Achieving health equity requires attention not only to healthcare access and the social determinants of health, but also to the governance capacity of institutions that shape health-related policies and legal frameworks. This study explores inclusive legal education as a potential upstream intervention for building health governance capacity, focusing on how barriers in legal professional training may indirectly connect to the health equity agenda. Through a secondary qualitative analysis of publicly available narrative texts and official documents concerning 14 Chinese legal professionals with disabilities, this study identified three interconnected dimensions. First, these public narratives reveal that institutional environments reflecting tendencies that disability scholars characterize as ableism generate discernible barriers in legal education and professional entry pathways, barriers that could intersect with broader patterns of socioeconomic stratification recognized as social determinants of health outcomes. Second, while informal social capital serves compensatory functions when formal support systems remain underdeveloped, this reliance may inadvertently create filtering mechanisms that narrow the range of perspectives available for health policy formulation.
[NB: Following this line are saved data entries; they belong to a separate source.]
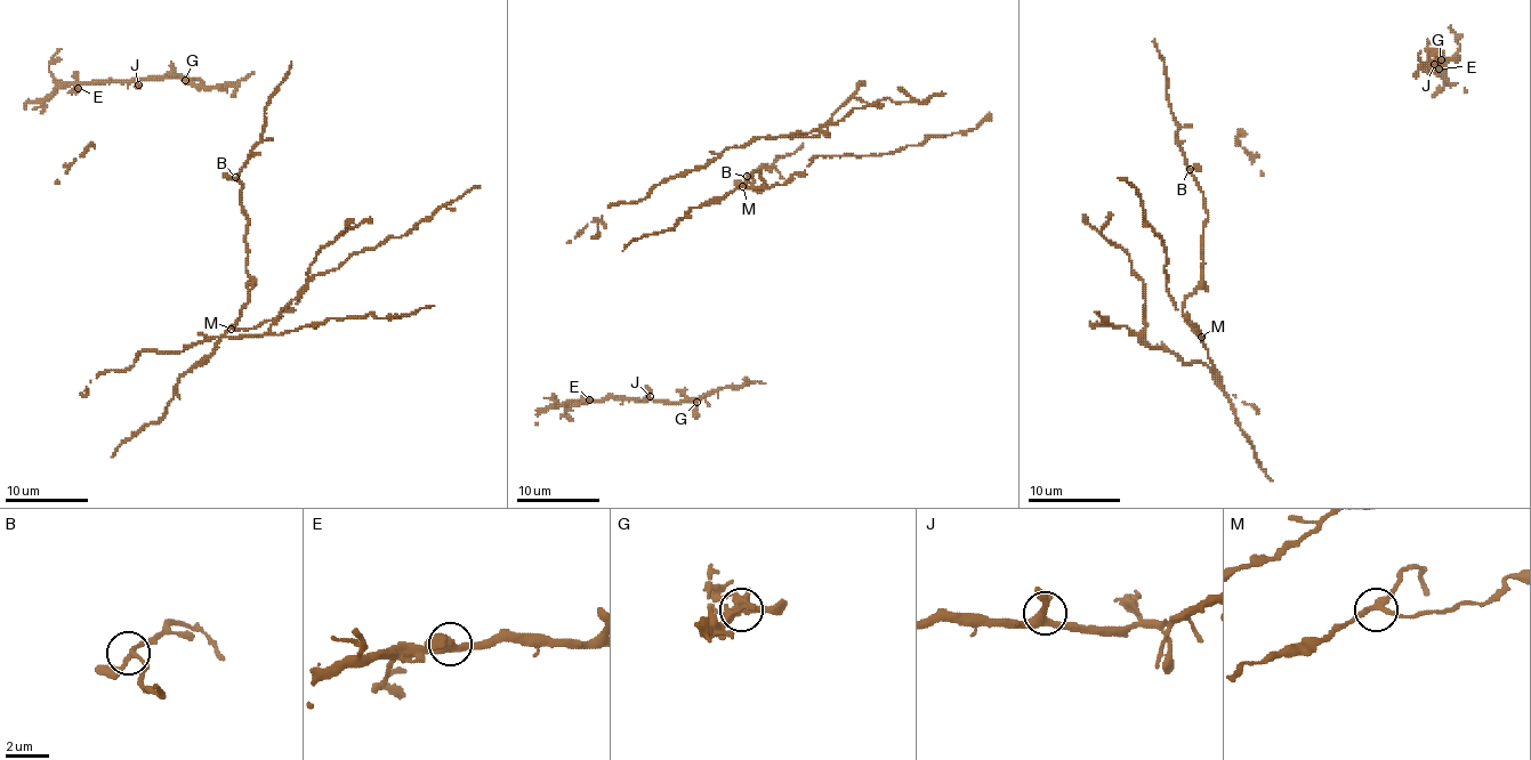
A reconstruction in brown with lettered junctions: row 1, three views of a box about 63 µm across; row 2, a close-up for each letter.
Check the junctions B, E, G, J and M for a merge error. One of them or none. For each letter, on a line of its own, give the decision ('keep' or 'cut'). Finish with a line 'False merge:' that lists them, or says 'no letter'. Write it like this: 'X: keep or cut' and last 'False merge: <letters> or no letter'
B: keep
E: keep
G: keep
J: keep
M: keep
False merge: no letter

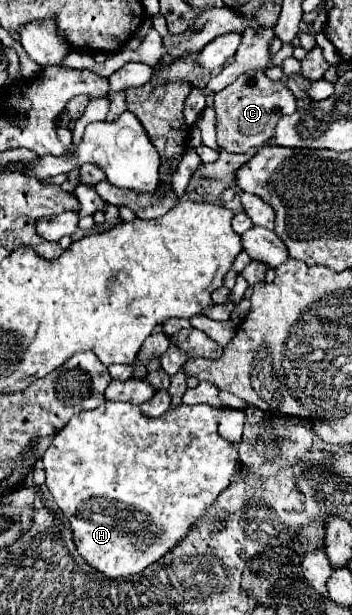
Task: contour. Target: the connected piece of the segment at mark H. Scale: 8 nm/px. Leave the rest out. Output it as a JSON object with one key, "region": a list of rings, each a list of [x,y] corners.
{"region":[[[103,403],[93,411],[83,411],[83,413],[77,413],[75,417],[71,417],[71,421],[59,433],[55,433],[55,437],[53,437],[49,449],[45,451],[45,455],[41,457],[41,461],[43,461],[45,473],[47,473],[47,487],[55,499],[57,507],[61,509],[61,513],[69,519],[73,541],[75,541],[79,555],[85,559],[87,565],[95,567],[105,577],[119,579],[119,577],[131,577],[135,573],[141,573],[145,567],[159,561],[165,553],[169,553],[175,545],[179,545],[179,541],[183,541],[187,537],[187,533],[199,523],[199,519],[215,503],[219,493],[229,487],[231,477],[235,473],[237,455],[235,455],[235,447],[217,435],[215,411],[209,405],[191,405],[191,407],[179,405],[179,409],[171,409],[155,421],[147,421],[147,417],[143,417],[139,413],[139,407],[135,407],[135,405]]]}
Third, public narratives indicate that some individuals exhibit transformative agency, leveraging their legal professional identities to advocate for institutional improvement in ways that may be understood as a form of empowered social participation in health governance. These findings advance a conceptual argument: promoting inclusivity in legal education may constitute upstream capacity-building for health equity. By expanding professional diversity within legal systems, such reform may contribute to governance institutions’ capacity to develop more inclusive health policies and anti-discrimination frameworks. This research offers a conceptual framework and preliminary theoretical grounding for understanding how capacity building, social participation, and empowerment in legal education reform may conceptually connect to the broader health equity agenda.